The area around campus was littered this morning with small, spongy, ball-shaped snow pellets that fell over night.  They are indeed fully recyclable.

Most clouds are comprised of a mixture of ice crystals and supercooled cloud droplets.  Supercooled means that the droplets are below freezing, but remain in the liquid phase.  Graupel is a type of snow pellet that forms as an ice crystal falls and collects these supercooled cloud droplets, which freeze on contact.  This leads to the formation of a ball or lump shaped snow pellet.

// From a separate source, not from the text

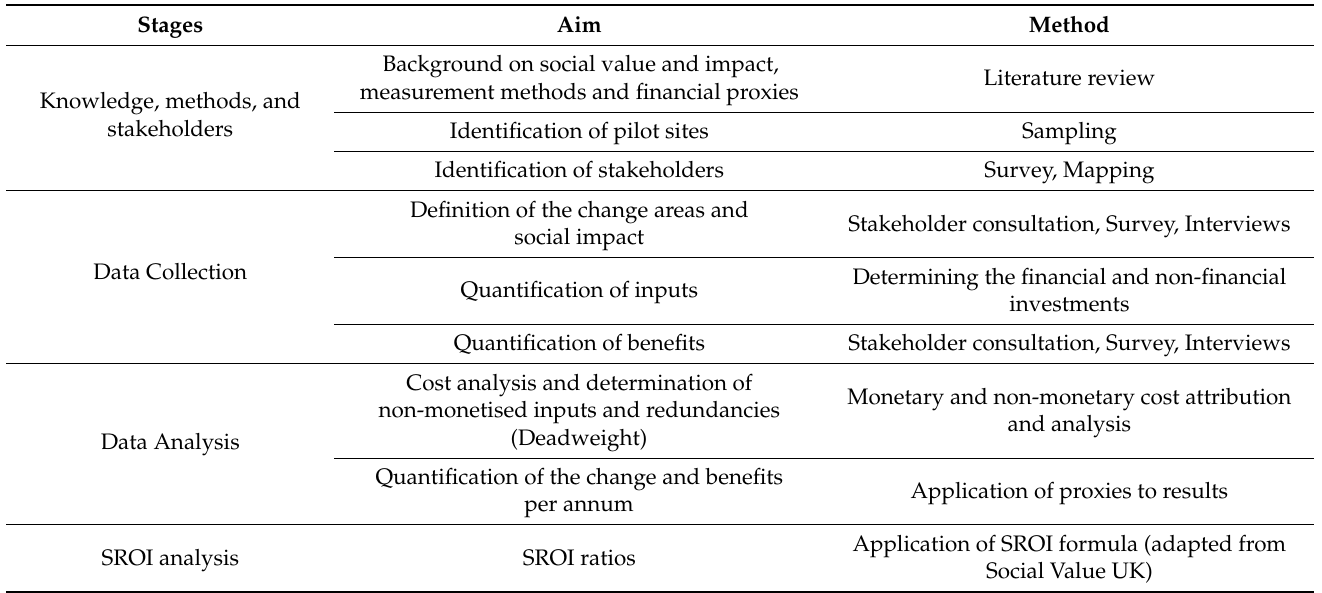
Table 1. Research design (after:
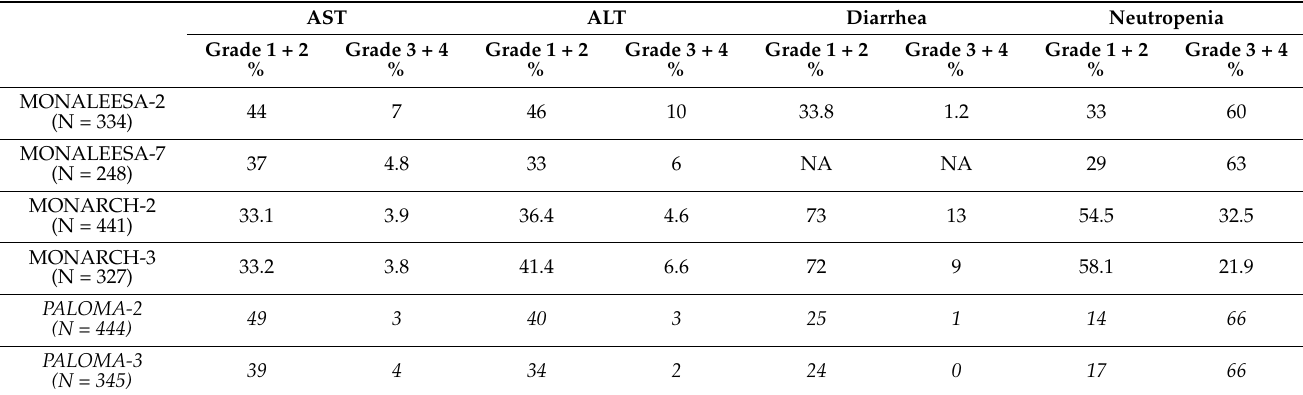
Table 5. Liver toxicity, diarrhea, and neutropenia occurrence in the three pivotal trials for CDK4/6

Source: Parkerjh, Wikipedia Commons
The snow pellets that fell last night were, however, quite small.  I don't know if there is a minimum size requirement for graupel, so I'll call them "baby graupel."  The formation mechanism was probably similar to that of graupel.  Small ice crystals collected supercooled cloud droplets as they fell.  They just didn't grow to a large size. 

3 comments:

  1. What was up with the PM2.5 bump last night/this morning?
    http://www.airquality.utah.gov/aqp/trend_charts/getData.php?id=slc

    My theory is that we had moderately bad air, the stuff over the lake was worse, and it got pushed by Hawthorne with this little storm?

    ReplyDelete
    Replies
    1. Thanks for the heads up. I just looked at the PM2.5 time series and it did exhibit some strange behavior. The flow did switch from SW to NW as the trough came through. What is odd is how it dropped around noon. Perhaps there was a some gunky air over the lake, it got swept in with the trough, but eventually cleaner air replaced it? It's tough to say given the lack of AQ data upstream.

      Delete
  2. Jim,

    Looks like low-density and nearly round pellets - so I'd tend to call then snow pellets. I don't know if there's a density criteria for graupel, which tends to be more dense than snow pellets because of its faster growth rate. Just my guess.